*DIRECTIONS FOR THIS TASK*. Copy out the records below word for word, leaving out the pictures.

===== EXERCISE DATA =====

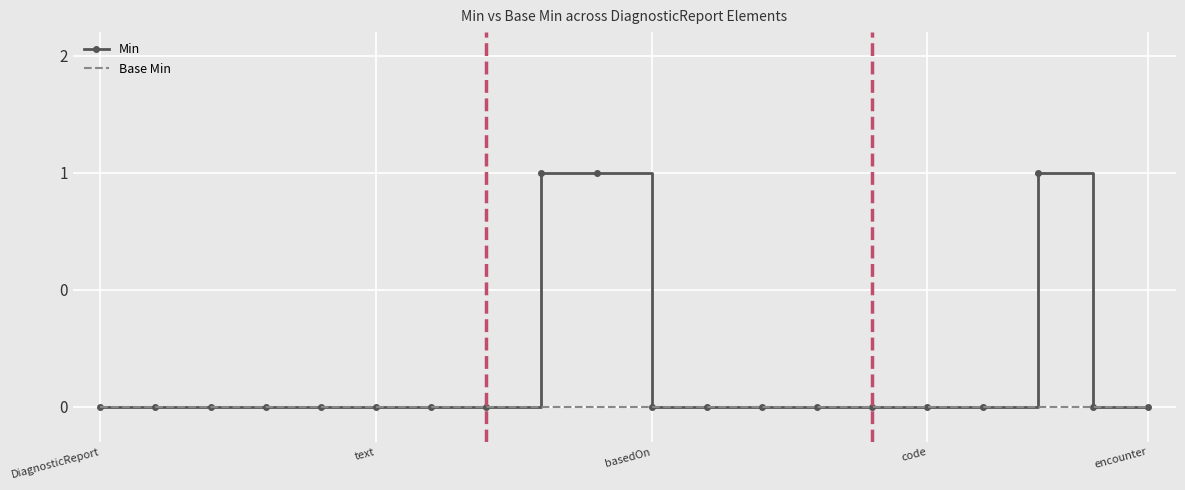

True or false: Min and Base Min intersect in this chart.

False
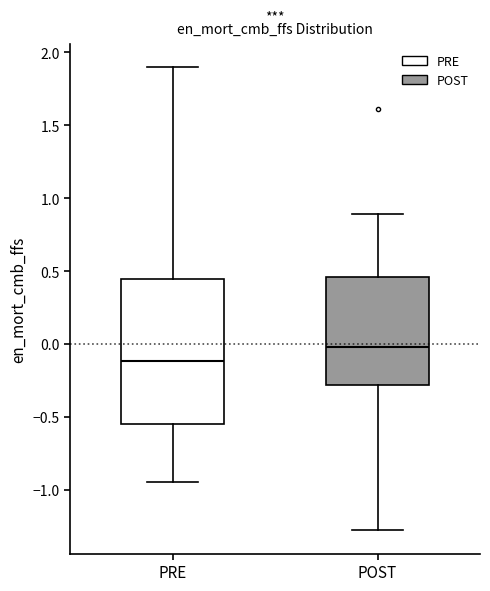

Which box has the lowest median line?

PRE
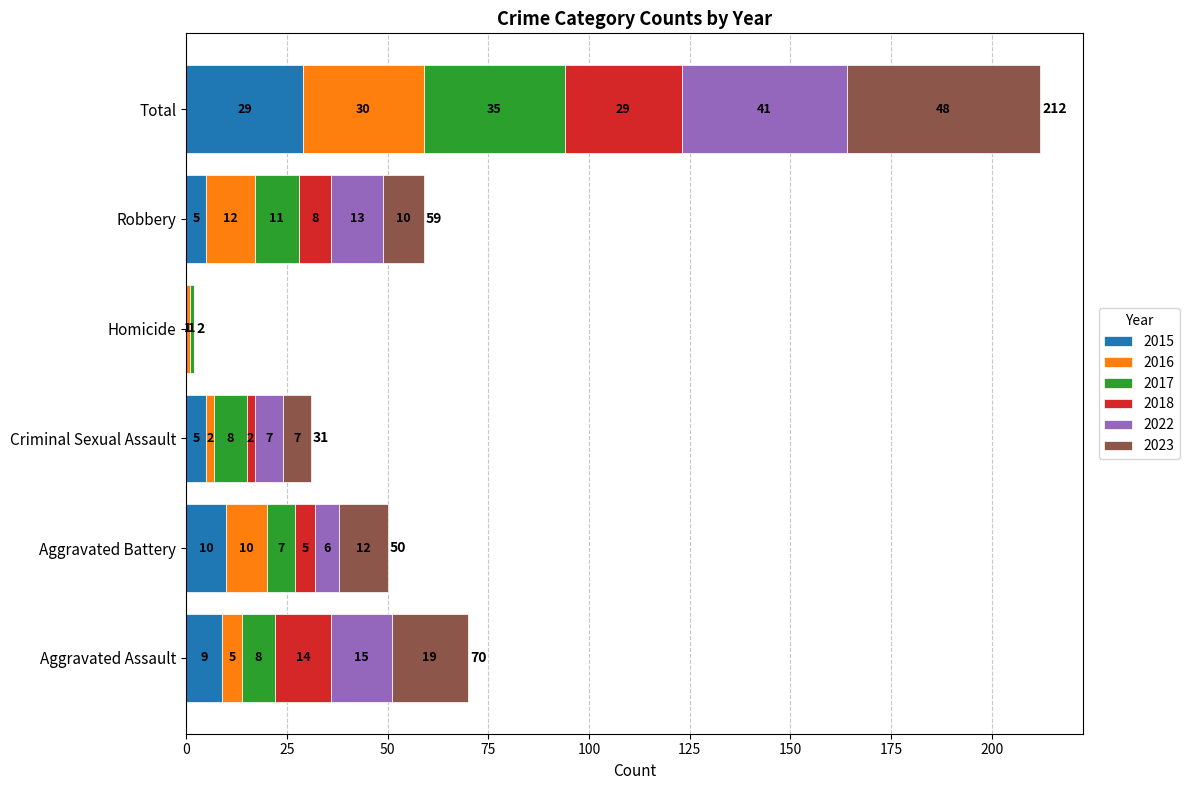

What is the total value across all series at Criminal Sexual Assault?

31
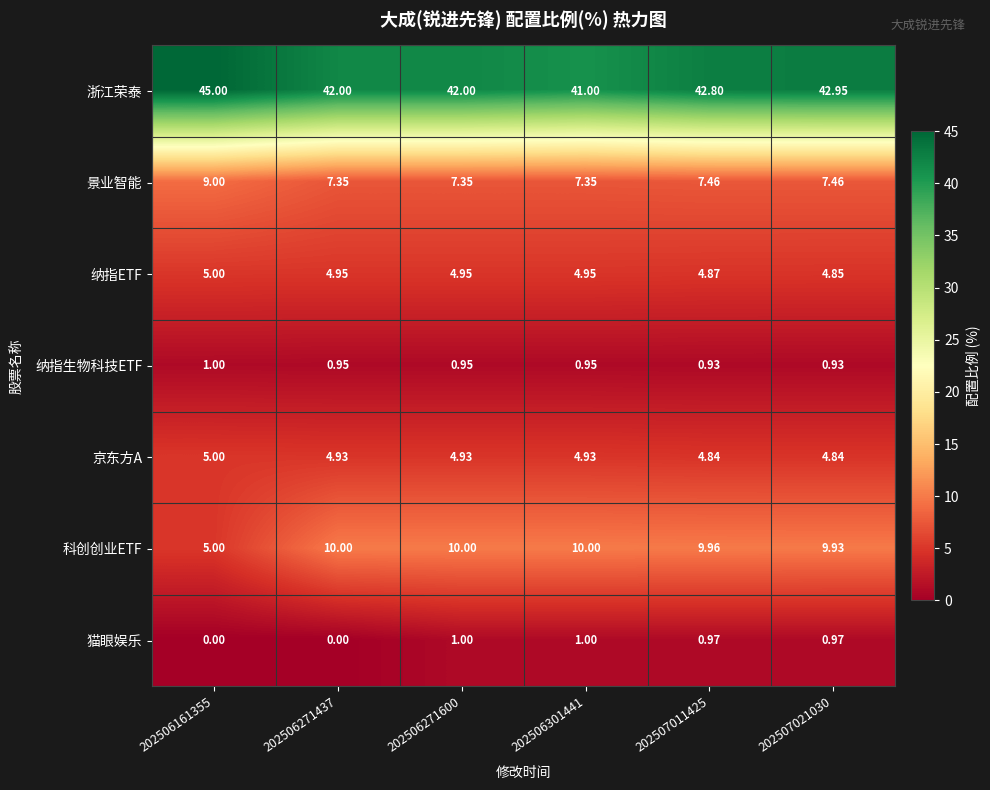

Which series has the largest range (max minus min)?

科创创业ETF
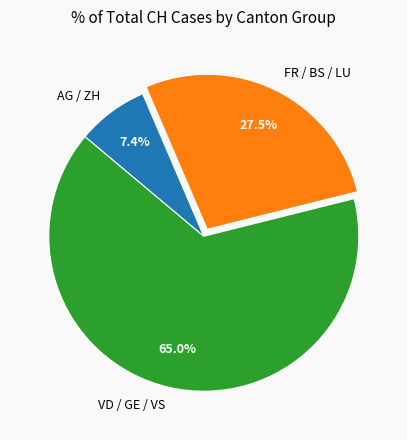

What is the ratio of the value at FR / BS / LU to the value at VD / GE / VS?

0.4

=====

*OUTPUT FOR THIS TASK*.
True or false: Min and Base Min intersect in this chart.

False

Which box has the lowest median line?

PRE

What is the total value across all series at Criminal Sexual Assault?

31

Which series has the largest range (max minus min)?

科创创业ETF

What is the ratio of the value at FR / BS / LU to the value at VD / GE / VS?

0.4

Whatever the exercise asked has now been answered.